Collected data
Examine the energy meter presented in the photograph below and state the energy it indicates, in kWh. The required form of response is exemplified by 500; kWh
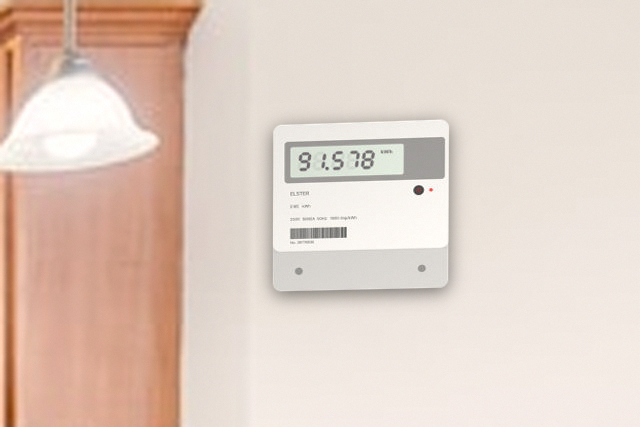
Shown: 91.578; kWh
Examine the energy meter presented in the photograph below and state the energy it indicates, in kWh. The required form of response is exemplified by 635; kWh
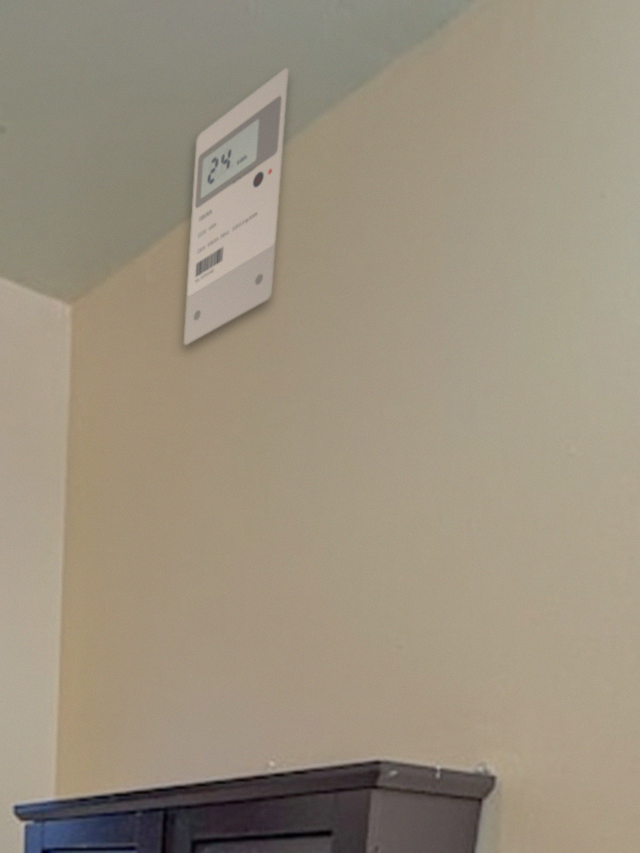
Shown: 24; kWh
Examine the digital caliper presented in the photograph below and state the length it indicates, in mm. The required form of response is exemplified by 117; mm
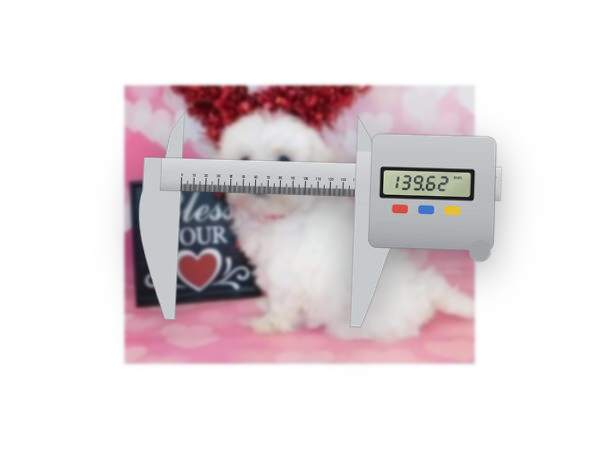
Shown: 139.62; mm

▶ **WHAT TO PRODUCE**: Arrange every line of the records above as a numbered list, skipping blank lines and leaving out the pictures.

▶ **PROBLEM SOLUTION**:
1. Examine the energy meter presented in the photograph below and state the energy it indicates, in kWh. The required form of response is exemplified by 500; kWh
2. Shown: 91.578; kWh
3. Examine the energy meter presented in the photograph below and state the energy it indicates, in kWh. The required form of response is exemplified by 635; kWh
4. Shown: 24; kWh
5. Examine the digital caliper presented in the photograph below and state the length it indicates, in mm. The required form of response is exemplified by 117; mm
6. Shown: 139.62; mm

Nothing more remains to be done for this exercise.